Since their introduction to the bike world last summer, Teva has jumped in with both feet. From a few models that worked with flat shoes during their initial launch, Teva have added several more shoe models, some targeted at casual riding and now they’re taking aim at the clipped-in crowd as well with the pre-release of their new Pivot, which is being positioned as a clipless AM shoe.
A side view of Teva’s new (but not yet released) Pivot shoe. They were showing it in Black and grey as well as Reg and White.
The Pivot was a collaboration with Crank Brothers – the goal was to rethink the pedal/sole interface but there seems to be some clear thinking about some of the other parts of the shoe as well. Weight has been reduced wherever possible (mostly in the sole since rubber is heavy and not needed everywhere – remember this shoe is targeted at AM riding whereas lots of others that may look similar have more of a DH bias), and breathability was also made a priority, as well as the usual goals of good fit, durability, and the right amount of stiffness without compromising comfort and traction when hike-a-biking.
They were showing two colour options (black and grey pictured above, there was also a red and white version), but the shoes were pre-production prototypes with certain details missing, and contained in glass since patents are pending and that means they aren’t able to be shown to the public yet. We won’t know just how significant their collaboration with Crank Brothers will be until we get some to test (not until next year sometime). Release to the public is planned for July but they’re hoping to have test shoes available to the public at Sea Otter in 2013.

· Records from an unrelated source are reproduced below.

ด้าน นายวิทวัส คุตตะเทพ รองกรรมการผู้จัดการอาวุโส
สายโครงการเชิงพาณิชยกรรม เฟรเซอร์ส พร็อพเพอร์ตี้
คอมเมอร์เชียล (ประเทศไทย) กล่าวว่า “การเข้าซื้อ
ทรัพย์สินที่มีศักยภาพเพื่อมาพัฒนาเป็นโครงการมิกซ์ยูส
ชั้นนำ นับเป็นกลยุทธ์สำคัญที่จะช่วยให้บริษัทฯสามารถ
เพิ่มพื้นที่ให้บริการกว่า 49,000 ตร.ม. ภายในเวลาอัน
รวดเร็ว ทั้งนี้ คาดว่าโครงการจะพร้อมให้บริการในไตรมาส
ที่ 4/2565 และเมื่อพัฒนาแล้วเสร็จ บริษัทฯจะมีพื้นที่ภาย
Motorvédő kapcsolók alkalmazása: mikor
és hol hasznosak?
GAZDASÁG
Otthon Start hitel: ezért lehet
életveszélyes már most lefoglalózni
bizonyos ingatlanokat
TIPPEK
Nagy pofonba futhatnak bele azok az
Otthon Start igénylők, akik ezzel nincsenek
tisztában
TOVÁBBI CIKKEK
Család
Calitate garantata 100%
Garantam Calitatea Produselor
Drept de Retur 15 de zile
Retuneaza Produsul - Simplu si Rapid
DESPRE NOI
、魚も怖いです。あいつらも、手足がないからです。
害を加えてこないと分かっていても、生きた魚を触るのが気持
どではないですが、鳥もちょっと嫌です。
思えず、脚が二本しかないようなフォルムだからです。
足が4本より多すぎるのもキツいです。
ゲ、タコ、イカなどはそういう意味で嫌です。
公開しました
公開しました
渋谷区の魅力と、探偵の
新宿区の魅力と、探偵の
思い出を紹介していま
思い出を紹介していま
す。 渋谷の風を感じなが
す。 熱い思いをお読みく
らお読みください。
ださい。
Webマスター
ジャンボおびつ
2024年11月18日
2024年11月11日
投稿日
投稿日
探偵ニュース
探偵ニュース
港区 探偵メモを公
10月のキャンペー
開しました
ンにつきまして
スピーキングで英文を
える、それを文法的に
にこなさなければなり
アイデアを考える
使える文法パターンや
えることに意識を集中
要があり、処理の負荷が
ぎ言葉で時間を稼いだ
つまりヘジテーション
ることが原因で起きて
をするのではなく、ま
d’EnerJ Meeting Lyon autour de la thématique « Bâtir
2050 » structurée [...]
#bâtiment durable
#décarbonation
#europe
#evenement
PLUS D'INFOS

Also on display at Teva was a new for 2013 version of the Links shoe in a colour referred to on the bottom of the shoe as CR82. For now we’re calling it Poison Spider Blood.
Dakine is one of our favourite stops every year. They’re been friends of ours and great supporters for years, plus Sales Manager Chico Bukovansky has one of the best names in the biz. Chico was in rare form on this day, bouncing around the booth, showing off the latest Dakineness.
There’s a lot going on here, but the news is that Dakine now has a breathable DriMesh back panel (you’re looking at the side view of it). You’re looking at the Drafter in the new ever-present Palapa colour scheme.
Dakine’s ladies program is coming along nicely. It turns out that their entire design team is now female, and they all rip on bikes. Good news for you xx chromosoners out there.
The Descent jersey and short. On the left, Geoff Gulevich’s clothing script for Red Bull Rampage this year. On the right is what Thomas Vanderham will be wearing.
Dakine’s slightly more technical take on the Prince George dinner jacket. Called the Oakridge Flannel, it’s actually fashioned from woven quick dry polyester. Post ride you’ll be dressed perfectly for killing a case of Lucky behind the liquor store.
Others have begun to shamelessly copy the Dakine truck pad (Evoc, RC, Softride, Thule) nobody has managed to improve upon it. Except Dakine. On top of adding the Palapa styling (do NOT call it drug rug) Dakine has added straps to keep your bike from tipping or getting air on rough roads (and damaging your downtube).
Greg Minnaar’s World Championship winning Santa Cruz V10. Mud from Leogang mud still clinging to the frame.
Aaand Steve Peat’s custom-painted World Championship V-10. NOT made from Manchester steel. Check out the custom-painted Enve rims.
Do you think Teva is taking the right steps toward filling the gap in the AM clipless shoe category? What about all of these flat shoes we’re seeing without sticky rubber: non-starter for you, or not a big problem? What about Dakine and the new Palapa colourway? And, if you had some of those sexy carbon rims, would you let them be painted or keep the carbon in the nude? Speak!